Saturday, September 08, 2007

One for the Dog Lovers

I'm not a dog person, although I do like dogs. I'm one of those people who loves having a menagerie to look after, and our household reflects that. Currently, we have a dog (the big, dopey variety), 2 cats (calico and tortoiseshell), 3 fish, and 2 parakeets who squawk too much.

I ran across this article which is sure to lift doggy spirits in the which-pet-is-smarter-dogs-or-cats war.

For serious scientists, Lassie and her friends were deemed little more than dumbed-down ancestors of the wolf, degenerated into panting morons by millennia of breeding. But a younger generation of researchers has set out to restore the reputations of our beloved pets. "Dogs can do things that we long believed only humans had mastered," says Juliane Kaminski of the Max Planck Institute (MPI) for Evolutionary Anthropology in the eastern German city of Leipzig.

It is precisely their proximity to people -- which disqualified our four-legged friends as a model for so long -- that now makes them interesting to animal researchers. "When it comes to understanding human behavior, no mammal comes even close to the dog," says Kaminski. Her Leipzig research team has demonstrated that dogs are far better than the supposedly clever apes at interpreting human gestures.

The researchers held two containers, one empty and the other containing food, in front of chimpanzees and dogs. Then they pointed to the correct container. The canines understood the gesture immediately, while the apes, genetically much more closely related to humans, were often perplexed by the pointing finger.

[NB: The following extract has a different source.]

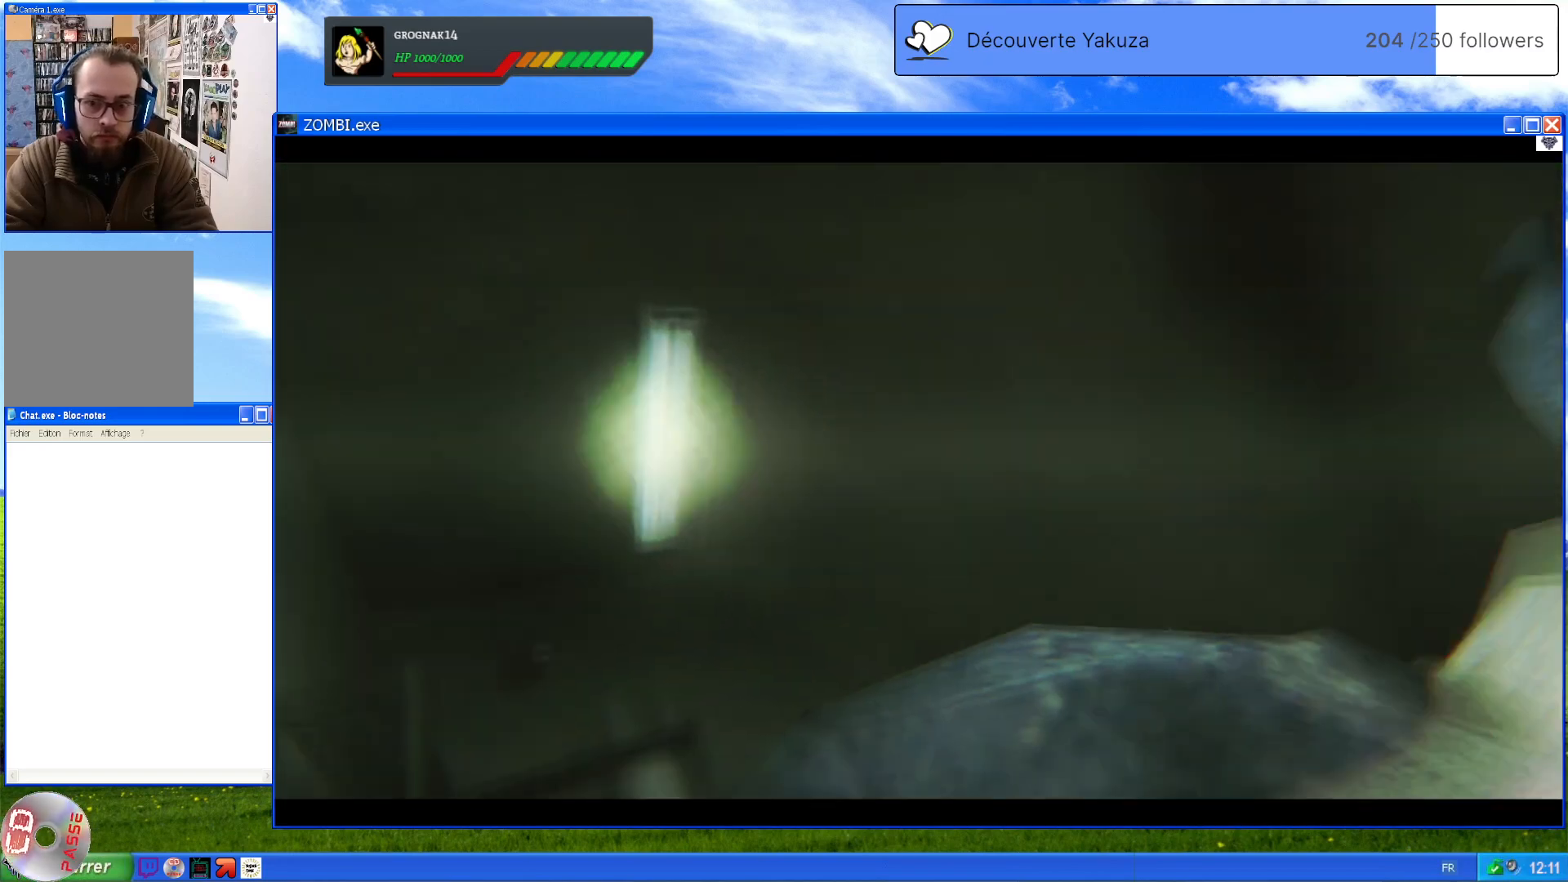
{"buttons": [], "left_stick": "center", "right_stick": "center", "events": []}
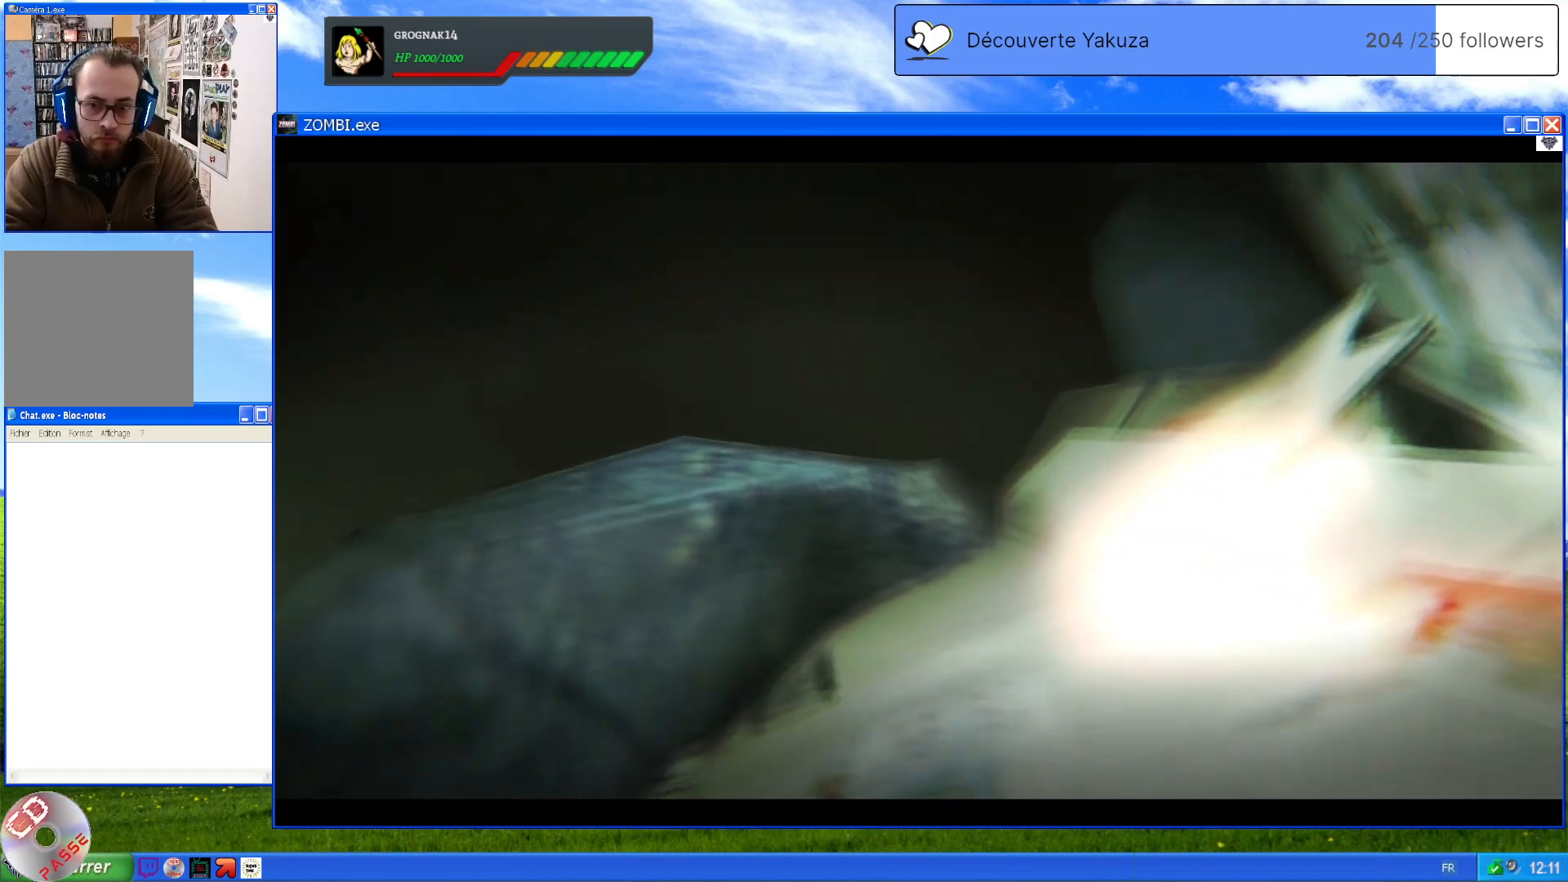
{"buttons": [], "left_stick": "center", "right_stick": "center", "events": []}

That's not all. Many dogs were even capable of interpreting the researcher's gaze. When the scientists looked at a container, the dogs would search inside for food, but when they looked in the direction of the container but focused on a point above it on the wall, the dogs were able to understand that this was not meant as a sign.

It's interesting that we have trained dogs to understand us in ways other animals do not. Even though apes are supposedly more closely related to humans, it is dogs who understand our gestures, facial expressions, and speech.

Interestingly, border collies and herding dogs seem to be smarter than other dogs. And, unfortunately for us cat lovers, cats seem to do far worse. Argh!